U.S. air crash investigators, who are assisting in probes of two fatal crashes of Boeing Co.’s grounded 737 Max, plan to issue recommendations within 60 days on how the plane was designed and certified.
The board will issue a recommendation package on “design certification issues,” National Transportation Safety Board Chairman Robert Sumwalt said Wednesday at a Senate Commerce Committee hearing.
Most of NTSB’s recommendations come in domestic accidents, but it has made sweeping requests in foreign investigations, including after the disappearance of Malaysia Airlines Flight 370 in the Indian Ocean in 2014.
Details of what the safety board will call for in the package weren’t revealed.
“We will let the facts drive us, but I am told that our staff is working on a recommendation package that I would suspect we would have out in the next 60 days regarding design certification issues,” Sumwalt said while testifying at a hearing on his confirmation for another term as chairman.
The NTSB is assisting investigations into crashes of a Lion Air jet in October off the coast of Indonesia and a Ethiopian Airlines plane near Addis Ababa in March. In both cases, a system designed to improve safety on the plane malfunctioned and repeatedly drove down the nose of the jets until pilots lost control.
China and some other nations grounded the Max family within a day of the March 10 crash. The U.S. waited until March 13 to halt flights on the planes.

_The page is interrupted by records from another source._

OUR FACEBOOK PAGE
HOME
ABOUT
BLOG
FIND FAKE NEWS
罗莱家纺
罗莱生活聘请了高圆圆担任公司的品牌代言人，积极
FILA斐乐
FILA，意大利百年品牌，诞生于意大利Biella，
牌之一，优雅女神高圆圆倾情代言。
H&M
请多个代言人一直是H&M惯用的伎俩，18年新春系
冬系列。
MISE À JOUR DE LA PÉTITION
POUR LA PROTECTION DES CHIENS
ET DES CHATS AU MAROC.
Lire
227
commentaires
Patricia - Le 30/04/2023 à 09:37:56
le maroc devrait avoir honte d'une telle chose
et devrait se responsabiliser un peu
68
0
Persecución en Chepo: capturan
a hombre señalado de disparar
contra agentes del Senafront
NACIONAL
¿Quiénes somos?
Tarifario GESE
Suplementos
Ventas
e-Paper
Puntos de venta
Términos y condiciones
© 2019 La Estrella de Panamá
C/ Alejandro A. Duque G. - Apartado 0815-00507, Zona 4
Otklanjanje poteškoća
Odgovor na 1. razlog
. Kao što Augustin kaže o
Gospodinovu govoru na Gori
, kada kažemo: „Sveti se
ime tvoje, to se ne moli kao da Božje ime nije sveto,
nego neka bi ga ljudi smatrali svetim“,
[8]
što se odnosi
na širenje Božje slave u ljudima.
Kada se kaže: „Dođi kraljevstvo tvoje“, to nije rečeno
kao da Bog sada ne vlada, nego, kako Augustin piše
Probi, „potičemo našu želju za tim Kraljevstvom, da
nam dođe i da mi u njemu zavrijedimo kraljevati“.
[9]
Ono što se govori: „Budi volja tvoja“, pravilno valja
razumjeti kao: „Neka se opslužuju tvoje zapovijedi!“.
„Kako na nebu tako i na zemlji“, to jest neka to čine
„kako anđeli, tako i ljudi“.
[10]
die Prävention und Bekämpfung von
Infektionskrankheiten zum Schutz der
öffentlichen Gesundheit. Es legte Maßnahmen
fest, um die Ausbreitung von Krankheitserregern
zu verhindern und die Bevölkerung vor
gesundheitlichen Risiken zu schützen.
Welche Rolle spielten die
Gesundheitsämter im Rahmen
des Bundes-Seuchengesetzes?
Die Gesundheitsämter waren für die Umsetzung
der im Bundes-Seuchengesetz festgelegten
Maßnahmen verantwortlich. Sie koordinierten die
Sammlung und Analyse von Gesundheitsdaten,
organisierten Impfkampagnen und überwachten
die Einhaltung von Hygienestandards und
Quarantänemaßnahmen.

Multiple U.S. government agencies are examining how the plane was designed with the system, known as Maneuvering Characteristics Augmentation System, and how it was certified by the Federal Aviation Administration. The U.S. Justice Department is conducting a criminal investigation of the issue as well.
A policy of designating approved employees of the planemaker to participate in the certification process has drawn criticism.
MCAS was designed to make the plane feel like the previous generation of 737s after the Max got larger engines. In some circumstances, it pushes the nose down so pilots will feel pressure on their control columns. In the accidents, a sensor that was driving MCAS malfunctioned and was sending erroneous signals that triggered repeated attempts to automatically dive.
Boeing is redesigning the system so that it won’t activate continually and is adding inputs from a second sensor so that malfunctions are less likely.
The NTSB, which has no regulatory authority, relies instead on making recommendations to other agencies and companies during an investigation. They are non-binding and can seek a variety of reforms or redesigns.